# Textauszug
.....
Traueranzeige von
Karin Dor

22.02.1938 - † 06.11.2017
Traueranzeige von Karin Dor
Paul Katzenberger - eigenes Werk / Wikicommons

Die deutsche Schauspielerin war insbesondere in den 1960er-Jahren ein Star des deutschen Kinos und feierte auch internationale Erfolge. 1967 war sie neben Sean Connery im James-Bond-Film „Man lebt nur zweimal“ zu sehen und hatte dort einen denkwürdigen Auftritt. Sie gibt dem Agenten erst eine Ohrfeige, dann bedroht sie ihn mit einem Skalpell, schließlich küsst sie ihn innig. Bis heute ist Karin Dor, die bürgerlich Kätherose Derr hieß, das einzige deutsche Bond-Girl geblieben.
.....
# Aufgelistete Einträge
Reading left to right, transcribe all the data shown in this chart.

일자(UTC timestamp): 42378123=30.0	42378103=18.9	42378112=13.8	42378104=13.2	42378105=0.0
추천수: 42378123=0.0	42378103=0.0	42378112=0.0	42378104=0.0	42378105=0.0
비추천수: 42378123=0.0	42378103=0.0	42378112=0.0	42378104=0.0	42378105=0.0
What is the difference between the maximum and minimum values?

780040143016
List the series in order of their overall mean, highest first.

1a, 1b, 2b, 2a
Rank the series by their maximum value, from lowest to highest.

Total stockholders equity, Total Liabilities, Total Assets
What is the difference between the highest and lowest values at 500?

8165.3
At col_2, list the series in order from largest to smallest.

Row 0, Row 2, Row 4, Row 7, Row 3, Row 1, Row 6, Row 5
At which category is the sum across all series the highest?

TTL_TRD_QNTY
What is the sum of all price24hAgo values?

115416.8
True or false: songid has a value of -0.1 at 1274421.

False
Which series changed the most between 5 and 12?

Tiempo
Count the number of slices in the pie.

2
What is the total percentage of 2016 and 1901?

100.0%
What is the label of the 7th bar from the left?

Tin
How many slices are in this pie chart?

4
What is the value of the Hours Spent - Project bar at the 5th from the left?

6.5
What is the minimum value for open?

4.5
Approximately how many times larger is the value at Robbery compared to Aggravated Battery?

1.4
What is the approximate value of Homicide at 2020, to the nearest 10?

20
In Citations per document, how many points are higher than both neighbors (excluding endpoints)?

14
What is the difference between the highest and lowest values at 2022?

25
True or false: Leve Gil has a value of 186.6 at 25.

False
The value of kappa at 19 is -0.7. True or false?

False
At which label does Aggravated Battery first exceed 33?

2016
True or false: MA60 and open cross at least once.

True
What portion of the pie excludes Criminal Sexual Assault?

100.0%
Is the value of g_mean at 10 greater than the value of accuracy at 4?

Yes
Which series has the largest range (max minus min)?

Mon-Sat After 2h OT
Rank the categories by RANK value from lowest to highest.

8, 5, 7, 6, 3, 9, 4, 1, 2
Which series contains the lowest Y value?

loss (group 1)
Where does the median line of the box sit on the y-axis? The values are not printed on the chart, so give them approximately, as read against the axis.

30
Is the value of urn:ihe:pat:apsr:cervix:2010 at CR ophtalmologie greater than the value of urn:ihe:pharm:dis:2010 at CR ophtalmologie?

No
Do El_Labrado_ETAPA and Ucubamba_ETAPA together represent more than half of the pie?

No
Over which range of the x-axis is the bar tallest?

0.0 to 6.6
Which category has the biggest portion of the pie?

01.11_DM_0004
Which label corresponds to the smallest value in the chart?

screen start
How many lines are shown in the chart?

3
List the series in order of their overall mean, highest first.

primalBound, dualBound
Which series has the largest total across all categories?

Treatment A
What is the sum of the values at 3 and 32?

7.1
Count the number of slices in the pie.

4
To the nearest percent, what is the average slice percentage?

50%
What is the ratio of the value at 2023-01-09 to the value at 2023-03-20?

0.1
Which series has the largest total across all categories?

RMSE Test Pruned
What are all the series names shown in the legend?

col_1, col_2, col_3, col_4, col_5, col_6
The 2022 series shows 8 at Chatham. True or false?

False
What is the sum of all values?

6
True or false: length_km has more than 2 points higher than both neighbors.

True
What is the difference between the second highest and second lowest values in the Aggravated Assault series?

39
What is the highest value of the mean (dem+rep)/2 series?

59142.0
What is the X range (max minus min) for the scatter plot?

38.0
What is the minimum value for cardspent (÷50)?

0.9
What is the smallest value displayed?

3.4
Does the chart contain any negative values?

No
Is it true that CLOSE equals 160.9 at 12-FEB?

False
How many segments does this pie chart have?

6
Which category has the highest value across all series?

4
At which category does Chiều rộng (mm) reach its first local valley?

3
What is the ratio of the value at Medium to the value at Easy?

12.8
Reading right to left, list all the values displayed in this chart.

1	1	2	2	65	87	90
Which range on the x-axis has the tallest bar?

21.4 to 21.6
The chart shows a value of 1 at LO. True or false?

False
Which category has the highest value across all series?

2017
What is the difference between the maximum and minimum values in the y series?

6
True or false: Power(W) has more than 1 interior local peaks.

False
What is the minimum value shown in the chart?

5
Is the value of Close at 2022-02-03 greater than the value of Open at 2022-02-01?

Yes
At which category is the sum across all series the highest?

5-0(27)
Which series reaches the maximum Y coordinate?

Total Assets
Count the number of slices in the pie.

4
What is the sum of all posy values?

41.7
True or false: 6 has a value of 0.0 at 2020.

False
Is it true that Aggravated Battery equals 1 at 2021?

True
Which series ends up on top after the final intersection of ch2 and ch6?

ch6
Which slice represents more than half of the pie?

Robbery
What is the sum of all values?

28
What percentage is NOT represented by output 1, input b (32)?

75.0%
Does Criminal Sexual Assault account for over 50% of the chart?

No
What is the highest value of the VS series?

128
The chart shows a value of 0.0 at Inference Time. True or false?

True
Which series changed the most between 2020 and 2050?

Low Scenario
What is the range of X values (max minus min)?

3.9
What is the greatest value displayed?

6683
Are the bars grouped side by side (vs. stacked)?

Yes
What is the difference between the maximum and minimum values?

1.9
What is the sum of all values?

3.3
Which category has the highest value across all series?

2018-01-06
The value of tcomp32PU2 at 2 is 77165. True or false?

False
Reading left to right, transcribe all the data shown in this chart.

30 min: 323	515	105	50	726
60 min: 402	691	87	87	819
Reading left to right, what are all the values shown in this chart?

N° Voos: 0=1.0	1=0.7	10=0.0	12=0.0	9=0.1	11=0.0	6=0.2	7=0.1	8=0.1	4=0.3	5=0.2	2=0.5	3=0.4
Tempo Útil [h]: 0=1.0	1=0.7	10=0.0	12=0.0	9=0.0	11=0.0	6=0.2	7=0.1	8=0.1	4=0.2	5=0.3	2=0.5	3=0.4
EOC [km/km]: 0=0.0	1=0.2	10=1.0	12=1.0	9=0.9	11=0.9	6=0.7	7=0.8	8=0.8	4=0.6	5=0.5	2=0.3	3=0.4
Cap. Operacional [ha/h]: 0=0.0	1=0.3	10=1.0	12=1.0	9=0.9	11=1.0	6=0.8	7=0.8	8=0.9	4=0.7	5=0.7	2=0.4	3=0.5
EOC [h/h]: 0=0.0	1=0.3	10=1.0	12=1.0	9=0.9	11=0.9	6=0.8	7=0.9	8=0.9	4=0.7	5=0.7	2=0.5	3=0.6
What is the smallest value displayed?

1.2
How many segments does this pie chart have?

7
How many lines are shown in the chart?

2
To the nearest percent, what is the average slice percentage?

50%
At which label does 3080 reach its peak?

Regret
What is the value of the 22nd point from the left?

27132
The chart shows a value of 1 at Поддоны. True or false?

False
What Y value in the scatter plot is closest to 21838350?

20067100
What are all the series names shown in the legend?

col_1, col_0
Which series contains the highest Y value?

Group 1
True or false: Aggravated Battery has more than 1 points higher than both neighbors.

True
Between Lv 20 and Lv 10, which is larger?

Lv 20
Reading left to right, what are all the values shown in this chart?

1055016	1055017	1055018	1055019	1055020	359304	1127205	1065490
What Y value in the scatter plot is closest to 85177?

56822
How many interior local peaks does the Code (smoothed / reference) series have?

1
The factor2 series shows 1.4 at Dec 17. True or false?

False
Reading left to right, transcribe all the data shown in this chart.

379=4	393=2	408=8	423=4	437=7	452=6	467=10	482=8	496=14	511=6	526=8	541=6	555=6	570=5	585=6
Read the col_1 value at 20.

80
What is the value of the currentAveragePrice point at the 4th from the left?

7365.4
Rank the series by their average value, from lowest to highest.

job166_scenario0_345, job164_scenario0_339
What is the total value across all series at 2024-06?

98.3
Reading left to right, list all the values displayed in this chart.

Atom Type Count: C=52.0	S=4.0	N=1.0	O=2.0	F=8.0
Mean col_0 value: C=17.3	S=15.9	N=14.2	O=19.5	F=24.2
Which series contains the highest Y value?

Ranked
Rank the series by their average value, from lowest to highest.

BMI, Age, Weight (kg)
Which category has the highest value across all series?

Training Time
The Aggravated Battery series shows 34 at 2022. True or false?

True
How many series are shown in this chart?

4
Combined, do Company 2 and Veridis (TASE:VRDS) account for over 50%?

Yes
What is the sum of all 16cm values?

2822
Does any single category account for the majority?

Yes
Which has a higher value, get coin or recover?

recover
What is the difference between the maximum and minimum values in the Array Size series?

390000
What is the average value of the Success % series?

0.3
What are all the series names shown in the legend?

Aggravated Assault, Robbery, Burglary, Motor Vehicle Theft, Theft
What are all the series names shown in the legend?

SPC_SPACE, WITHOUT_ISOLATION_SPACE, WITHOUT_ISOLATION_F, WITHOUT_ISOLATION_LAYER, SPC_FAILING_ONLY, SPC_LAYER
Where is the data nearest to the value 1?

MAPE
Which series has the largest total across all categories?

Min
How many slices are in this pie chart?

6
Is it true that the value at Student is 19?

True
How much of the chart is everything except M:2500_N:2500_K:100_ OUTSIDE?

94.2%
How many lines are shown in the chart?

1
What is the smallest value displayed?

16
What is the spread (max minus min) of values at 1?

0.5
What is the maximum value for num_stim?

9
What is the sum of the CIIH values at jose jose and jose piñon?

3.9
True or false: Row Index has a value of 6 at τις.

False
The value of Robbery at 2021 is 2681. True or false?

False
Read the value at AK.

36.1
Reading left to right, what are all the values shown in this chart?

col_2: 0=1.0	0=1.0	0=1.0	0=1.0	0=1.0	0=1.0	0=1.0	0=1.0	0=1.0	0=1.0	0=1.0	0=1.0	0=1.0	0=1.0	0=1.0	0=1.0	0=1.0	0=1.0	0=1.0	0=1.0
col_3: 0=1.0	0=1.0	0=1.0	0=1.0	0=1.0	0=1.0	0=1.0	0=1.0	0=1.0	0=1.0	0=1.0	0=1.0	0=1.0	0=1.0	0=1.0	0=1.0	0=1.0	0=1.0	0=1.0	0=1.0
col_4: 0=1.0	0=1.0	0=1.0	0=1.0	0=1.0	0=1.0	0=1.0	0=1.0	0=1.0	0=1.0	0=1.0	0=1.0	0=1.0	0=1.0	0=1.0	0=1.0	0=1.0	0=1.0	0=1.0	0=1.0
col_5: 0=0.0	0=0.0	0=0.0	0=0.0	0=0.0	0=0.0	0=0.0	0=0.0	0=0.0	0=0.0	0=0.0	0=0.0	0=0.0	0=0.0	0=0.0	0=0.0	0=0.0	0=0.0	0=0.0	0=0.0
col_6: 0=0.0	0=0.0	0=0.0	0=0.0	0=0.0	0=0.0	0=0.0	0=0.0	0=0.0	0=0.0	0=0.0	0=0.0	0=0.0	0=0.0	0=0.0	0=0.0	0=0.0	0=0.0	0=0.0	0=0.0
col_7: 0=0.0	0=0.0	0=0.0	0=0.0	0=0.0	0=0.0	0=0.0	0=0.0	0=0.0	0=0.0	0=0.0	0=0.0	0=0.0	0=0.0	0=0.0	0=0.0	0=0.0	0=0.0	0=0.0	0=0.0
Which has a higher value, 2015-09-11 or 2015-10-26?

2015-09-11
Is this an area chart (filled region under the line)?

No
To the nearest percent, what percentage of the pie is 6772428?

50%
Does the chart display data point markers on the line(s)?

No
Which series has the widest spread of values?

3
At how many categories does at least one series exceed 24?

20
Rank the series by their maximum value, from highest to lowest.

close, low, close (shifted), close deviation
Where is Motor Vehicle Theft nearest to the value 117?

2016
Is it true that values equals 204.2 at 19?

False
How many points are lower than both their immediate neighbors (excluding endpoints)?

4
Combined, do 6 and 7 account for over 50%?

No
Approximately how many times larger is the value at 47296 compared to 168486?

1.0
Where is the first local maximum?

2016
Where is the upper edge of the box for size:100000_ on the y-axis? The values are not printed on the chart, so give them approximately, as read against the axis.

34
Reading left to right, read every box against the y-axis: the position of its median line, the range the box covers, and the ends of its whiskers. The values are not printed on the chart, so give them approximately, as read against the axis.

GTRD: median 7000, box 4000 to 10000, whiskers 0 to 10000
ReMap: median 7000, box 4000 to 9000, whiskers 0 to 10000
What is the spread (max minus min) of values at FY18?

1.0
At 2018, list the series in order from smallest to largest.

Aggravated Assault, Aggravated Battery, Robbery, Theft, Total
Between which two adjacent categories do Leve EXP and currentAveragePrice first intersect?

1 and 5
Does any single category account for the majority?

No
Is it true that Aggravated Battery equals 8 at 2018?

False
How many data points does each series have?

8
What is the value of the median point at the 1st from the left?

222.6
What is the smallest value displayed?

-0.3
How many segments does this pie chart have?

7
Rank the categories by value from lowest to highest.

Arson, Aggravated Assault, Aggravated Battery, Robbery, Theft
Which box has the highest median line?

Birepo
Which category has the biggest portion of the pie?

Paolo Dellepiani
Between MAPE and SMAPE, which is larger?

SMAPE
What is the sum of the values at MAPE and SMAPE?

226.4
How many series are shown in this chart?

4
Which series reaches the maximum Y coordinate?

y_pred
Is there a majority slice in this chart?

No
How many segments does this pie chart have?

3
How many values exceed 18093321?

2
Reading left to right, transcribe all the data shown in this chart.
.....
# Aufgaben
**1.** Erkläre anhand der Traueranzeige für Karin Dor, weshalb ihr Auftritt im Film „Man lebt nur zweimal“ als denkwürdig gilt.
**2.** Wie hieß Karin Dor laut der Traueranzeige mit bürgerlichem Namen?
**3.** Setze die Traueranzeige für Karin Dor nach ihrem letzten Satz fort.
Die Einträge spielen hierbei keine Rolle.

# Lösungen
**1.** Sie gibt dem Agenten zuerst eine Ohrfeige und bedroht ihn dann mit einem Skalpell. Schließlich küsst sie ihn innig.

**2.** Kätherose Derr.

**3.**
Neben diesem herausragenden Filmauftritt spielte sie sowohl in Heimatschnulzen wie „Im weißen Rössl“ und „Almenrausch und Edelweiß“ mit oder in Edgar-Wallace-Krimis wie „Der Fälscher von London“ und „Der grüne Bogenschütze“ als auch in zahlreichen Karl-May-Verfilmungen – so zum Beispiel in „Der Schatz im Silbersee“ und in „Winnetou 2“, wo sie als Ribanna Pierre Brice anschmachtete. Auch Regie-Altmeister Alfred Hitchcock holte sie einmal vor die Kamera – 1969 für den Spionage-Thriller „Topas“.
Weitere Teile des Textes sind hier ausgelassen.